Huckabee’s characterisation of him as the arch appeaser may be a little harsh, but it does have the ring of truth
The undiplomatic taunting of the Prime Minister by President Trump’s chosen envoy in Jerusalem is Huckabee’s response to Starmer’s decision for Britain to recognise a Palestinian state next month, and a reply to his criticism yesterday of Israel’s coming full military occupation of Gaza city, which Starmer says will only lead to more starvation and suffering for the Palestinian people.
Referring to the devastating bombing of the German city of Dresden in February 1945 by the RAF and USAF, which killed an estimated 25,000 civilians, Huckabee wrote on X ‘That wasn’t food you dropped. If you had been PM we would all be speaking German.’

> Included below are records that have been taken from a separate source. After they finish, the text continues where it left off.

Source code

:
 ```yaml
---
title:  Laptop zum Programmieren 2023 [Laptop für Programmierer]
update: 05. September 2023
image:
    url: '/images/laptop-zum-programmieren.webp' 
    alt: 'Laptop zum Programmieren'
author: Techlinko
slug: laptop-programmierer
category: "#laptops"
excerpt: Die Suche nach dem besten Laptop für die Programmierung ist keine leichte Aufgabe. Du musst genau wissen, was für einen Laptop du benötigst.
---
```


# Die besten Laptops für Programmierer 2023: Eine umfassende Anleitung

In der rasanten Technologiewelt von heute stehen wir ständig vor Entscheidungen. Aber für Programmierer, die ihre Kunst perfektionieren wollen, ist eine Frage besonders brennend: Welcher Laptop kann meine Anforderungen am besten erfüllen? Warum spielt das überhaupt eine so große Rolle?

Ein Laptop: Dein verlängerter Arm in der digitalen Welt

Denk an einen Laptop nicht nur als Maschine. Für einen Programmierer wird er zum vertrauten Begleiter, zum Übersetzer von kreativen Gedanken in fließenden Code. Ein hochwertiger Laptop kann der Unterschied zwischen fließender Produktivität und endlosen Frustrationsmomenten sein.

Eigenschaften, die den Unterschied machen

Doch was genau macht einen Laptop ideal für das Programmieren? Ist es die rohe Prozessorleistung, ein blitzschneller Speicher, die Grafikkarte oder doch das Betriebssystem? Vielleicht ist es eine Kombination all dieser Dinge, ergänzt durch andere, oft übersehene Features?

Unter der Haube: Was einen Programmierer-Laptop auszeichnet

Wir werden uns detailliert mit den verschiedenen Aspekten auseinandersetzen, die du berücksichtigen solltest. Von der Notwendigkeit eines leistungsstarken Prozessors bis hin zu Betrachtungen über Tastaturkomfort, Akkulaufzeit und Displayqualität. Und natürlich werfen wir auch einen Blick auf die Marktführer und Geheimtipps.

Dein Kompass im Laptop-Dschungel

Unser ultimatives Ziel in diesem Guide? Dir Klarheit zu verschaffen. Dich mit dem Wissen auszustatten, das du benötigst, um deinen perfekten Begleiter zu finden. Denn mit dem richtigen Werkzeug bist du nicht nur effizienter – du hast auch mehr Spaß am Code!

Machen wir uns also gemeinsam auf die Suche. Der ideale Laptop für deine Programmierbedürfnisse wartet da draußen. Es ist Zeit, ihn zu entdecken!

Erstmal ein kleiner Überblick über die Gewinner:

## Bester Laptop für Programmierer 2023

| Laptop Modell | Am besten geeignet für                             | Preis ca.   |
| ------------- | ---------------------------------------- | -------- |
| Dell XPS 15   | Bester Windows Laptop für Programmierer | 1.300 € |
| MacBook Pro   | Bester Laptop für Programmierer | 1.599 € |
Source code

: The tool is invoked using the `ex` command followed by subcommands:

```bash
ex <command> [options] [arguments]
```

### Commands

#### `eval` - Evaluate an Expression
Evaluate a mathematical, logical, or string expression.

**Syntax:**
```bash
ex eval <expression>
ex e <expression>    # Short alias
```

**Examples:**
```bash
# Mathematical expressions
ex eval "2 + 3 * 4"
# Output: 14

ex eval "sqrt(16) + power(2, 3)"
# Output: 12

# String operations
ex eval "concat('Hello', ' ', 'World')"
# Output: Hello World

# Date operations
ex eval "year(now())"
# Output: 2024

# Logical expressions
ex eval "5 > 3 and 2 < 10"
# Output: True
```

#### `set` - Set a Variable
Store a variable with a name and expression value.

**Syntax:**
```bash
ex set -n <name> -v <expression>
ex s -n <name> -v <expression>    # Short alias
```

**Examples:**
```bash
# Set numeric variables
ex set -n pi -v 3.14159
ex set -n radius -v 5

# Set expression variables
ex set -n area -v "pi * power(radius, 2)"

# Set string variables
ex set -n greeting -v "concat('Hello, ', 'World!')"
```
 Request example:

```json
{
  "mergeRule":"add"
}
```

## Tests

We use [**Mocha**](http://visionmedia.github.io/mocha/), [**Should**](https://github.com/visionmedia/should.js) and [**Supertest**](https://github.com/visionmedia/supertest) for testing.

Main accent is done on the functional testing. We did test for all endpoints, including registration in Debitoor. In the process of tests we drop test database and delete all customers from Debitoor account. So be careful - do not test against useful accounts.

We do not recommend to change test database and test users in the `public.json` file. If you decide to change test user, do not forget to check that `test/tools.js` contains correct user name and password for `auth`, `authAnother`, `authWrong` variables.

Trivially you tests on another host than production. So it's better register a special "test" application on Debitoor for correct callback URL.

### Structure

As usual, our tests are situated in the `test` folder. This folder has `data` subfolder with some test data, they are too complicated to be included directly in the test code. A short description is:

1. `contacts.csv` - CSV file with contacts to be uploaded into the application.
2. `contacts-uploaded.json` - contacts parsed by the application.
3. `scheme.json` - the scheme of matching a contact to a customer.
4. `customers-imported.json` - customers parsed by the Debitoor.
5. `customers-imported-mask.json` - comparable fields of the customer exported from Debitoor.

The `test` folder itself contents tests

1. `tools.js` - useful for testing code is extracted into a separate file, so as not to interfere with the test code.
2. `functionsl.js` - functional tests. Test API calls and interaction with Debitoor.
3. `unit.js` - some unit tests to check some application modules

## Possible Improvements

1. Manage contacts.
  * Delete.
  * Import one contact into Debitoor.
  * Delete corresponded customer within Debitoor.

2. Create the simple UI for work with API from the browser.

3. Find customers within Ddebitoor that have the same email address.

Huckabee’s full blooded attack, suggesting that if Starmer had been in power during the Second World War Britain would have surrendered to Nazi Germany, is a brutal and unprecedented criticism of an American ally by a senior U.S. diplomat, and reflects the rage felt by some in the Trump administration at the U.K. and other European countries for turning on Israel and ‘rewarding Hamas’ for abducting Israeli hostages on October 7th 2023. Only around 20 of the hostages are thought to be still alive.
Huckabee’s blistering sarcasm contrasts with Trump’s own recent attitude towards Starmer at their meetings in Washington and Scotland when the President praised the PM, and referred to them as friends. But the attack does invite us to speculate, and wonder just what would have happened had Starmer been Britain’s war leader in the dark days of the 1940s.
A human rights lawyer rather than a former soldier like Winston Churchill, although the Prime Minister has recently been photographed wearing a military camouflage jacket, he does not cut a very convincing martial figure. Starmer is more in the tradition of Neville Chamberlain, the appeasing Prime Minister whose attempts to cosy up to Hitler before the war ended in utter humiliation and failure.
Starmer’s natural default position, like so many in Labour today, is to side with Britain’s enemies and forget her real friends. Despite his much trumpeted campaign to rid the party of the anti-semitism that had infected it during the reign of his predecessor Jeremy Corbyn, Starmer has now placed Britain firmly in the ranks of Israel’s foes.
Huckabee’s angry words on X may be crude, but they do reflect a rough and ready reality: can we seriously imagine Starmer vowing like Churchill to fight this country’s enemies on the beaches , and never surrendering? Far more likely, surely, that the current PM would have played Chamberlain’s part in attempting to appease Hitler and give him what he was demanding?
Aren’t Starmer’s natural instincts to take the line of least resistance, and make up policy on the hoof that is in his own rather than his country’s best interests? Huckabee’s characterisation of him as the arch appeaser of our own day may be a little harsh and unfair, but it does have the convincing ring of truth.